Tomorrow we fly to Manila to put our oldest kid on a plane headed to the States. She will finish her final high school year there, amongst the friends she grew up with, in an environment she is well adapted to. Except for one minor detail, we won’t be there.
Obviously, we always knew this day would come, she would grow up and venture out on her own. It’s a year sooner than we had originally planned, but we are at peace with it. She will be living with family friends, so she has a first taste of independence, while still being under the careful umbrella of supervision. As she grew up, through the frustrations of parenthood, there were times I was counting the days until she moved out (name a parent who hasn’t). All that being said, now that it’s reality, it’s too soon.
I always thought we’d have more time. “My” 17 years of growing up dragged on forever it seems. “Hers” was a blink of an eye. Why is that? Why does time move faster as we get older? I have a hard time wrestling with regrets of what we “didn’t do”, rather than look at how much cool stuff we have packed into the last 17 years. Our family looks like the average American family on the outside. Married, one boy, one girl, pets, pretty basic. But, going deeper, we were never average, and I hope that’s a good thing.
We didn’t have regular, 9 to 5 jobs. We didn’t drive new vehicles, heck, we’ve never owned a minvan. We didn’t live in a McMansion, we didn’t drive from town to town (in a minivan of course) for sports tournaments. We didn’t go into debt to have the newest electronics, and we didn’t spend the weekends at the mall exhausting the credit cards. Sometimes, as weird as it sounds, I feel a bit guilty about all this. What if they just wanted to grow up normal?
Then I remind myself of what we did do. We were home when they left for and returned from school everyday. We avoided going into debt over cars, houses, and gadgets. We didn’t invest in sports, except for hunting, and the parking permits for the local state parks to go hiking and climbing together. We invested in experiences around the world. And then, 19 months ago, we moved halfway across the planet, away from friends, family, and all the non-average normalcy we knew.

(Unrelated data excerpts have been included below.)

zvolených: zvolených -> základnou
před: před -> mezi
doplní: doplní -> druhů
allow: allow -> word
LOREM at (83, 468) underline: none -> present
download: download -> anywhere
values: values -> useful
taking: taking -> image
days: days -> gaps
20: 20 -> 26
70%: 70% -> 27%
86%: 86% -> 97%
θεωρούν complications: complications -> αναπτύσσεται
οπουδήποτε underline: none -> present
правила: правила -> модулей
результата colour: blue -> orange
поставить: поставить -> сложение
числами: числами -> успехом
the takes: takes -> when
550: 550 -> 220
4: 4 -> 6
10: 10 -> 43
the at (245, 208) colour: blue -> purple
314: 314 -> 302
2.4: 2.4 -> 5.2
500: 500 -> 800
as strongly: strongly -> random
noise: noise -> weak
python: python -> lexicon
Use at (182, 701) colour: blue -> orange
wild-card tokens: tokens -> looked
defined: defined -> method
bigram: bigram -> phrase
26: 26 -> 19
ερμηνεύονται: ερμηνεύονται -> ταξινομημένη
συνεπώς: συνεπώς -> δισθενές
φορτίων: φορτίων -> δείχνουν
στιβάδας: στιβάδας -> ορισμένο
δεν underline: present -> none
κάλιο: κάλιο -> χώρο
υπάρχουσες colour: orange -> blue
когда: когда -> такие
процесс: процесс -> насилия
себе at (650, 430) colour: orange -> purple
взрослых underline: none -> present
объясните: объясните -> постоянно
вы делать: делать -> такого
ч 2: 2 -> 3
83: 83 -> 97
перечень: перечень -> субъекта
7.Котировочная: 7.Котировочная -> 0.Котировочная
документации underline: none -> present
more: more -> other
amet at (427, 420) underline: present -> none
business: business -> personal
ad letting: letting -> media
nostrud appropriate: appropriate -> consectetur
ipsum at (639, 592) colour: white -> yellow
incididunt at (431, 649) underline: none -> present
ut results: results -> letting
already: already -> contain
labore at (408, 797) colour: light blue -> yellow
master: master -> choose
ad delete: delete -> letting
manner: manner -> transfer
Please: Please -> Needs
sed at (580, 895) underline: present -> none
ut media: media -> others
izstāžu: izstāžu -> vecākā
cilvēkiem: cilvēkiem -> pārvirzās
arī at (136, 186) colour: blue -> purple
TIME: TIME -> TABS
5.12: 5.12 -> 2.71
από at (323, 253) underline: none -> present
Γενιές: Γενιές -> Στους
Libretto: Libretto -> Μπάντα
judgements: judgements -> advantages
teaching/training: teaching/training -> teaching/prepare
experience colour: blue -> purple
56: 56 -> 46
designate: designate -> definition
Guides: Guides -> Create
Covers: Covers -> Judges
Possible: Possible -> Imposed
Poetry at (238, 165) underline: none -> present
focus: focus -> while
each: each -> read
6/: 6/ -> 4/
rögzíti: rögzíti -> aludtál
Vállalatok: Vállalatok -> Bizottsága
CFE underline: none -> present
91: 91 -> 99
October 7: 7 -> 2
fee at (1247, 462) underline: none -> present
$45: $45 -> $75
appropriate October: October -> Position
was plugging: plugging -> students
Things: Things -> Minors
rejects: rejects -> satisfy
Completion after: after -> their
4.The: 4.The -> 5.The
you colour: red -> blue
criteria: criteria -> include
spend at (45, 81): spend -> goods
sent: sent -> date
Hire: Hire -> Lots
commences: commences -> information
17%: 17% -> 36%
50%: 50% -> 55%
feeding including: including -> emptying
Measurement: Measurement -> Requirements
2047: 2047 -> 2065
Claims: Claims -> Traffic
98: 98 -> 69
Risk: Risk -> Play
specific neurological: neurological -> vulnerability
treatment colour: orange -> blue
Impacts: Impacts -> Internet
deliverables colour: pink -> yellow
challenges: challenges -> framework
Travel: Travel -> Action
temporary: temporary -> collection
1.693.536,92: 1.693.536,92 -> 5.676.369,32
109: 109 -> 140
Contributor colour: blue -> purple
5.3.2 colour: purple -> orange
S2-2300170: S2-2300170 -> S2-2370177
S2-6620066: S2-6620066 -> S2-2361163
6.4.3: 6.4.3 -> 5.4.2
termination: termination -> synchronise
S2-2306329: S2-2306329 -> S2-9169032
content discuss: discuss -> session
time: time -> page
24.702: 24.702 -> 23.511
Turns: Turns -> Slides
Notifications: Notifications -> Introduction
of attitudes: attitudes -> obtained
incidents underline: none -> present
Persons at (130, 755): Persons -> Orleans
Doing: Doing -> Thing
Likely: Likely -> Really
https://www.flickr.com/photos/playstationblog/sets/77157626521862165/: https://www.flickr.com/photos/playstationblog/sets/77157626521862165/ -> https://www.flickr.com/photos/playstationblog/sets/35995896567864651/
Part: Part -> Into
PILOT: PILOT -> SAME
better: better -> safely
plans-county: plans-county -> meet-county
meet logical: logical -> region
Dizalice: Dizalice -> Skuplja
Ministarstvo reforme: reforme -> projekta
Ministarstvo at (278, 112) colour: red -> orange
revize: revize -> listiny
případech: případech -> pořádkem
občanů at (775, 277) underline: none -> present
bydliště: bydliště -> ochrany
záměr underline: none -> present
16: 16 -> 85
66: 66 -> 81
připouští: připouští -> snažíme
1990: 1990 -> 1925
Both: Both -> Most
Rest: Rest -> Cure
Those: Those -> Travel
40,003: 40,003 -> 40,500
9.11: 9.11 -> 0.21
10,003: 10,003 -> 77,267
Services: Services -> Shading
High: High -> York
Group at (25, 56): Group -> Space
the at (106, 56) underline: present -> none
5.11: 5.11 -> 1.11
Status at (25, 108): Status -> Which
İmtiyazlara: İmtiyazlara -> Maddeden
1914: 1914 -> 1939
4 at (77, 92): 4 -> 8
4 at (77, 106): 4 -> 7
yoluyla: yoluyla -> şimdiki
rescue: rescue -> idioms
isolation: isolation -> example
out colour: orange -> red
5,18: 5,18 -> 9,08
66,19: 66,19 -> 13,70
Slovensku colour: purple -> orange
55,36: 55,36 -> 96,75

I have concerns that the kids will grow up, look back, and regret that they missed out on living the “average” lifestyle their peers grew up in. I hope that they will look back at the memories they have made, from having Mom and Dad at home for them, hunting with Dad, riding jeepneys, eating ethnic food, playing soccer with local kids in a typhoon reconstruction zone, even shopping at the Western Style malls and smile. I hope our daughter returns to the States not as a foreigner, but as someone returning home with an arsenal of memories and experiences that will make her realize that weird is OK. And, I hope the next 17 years don’t fly by quite so fast.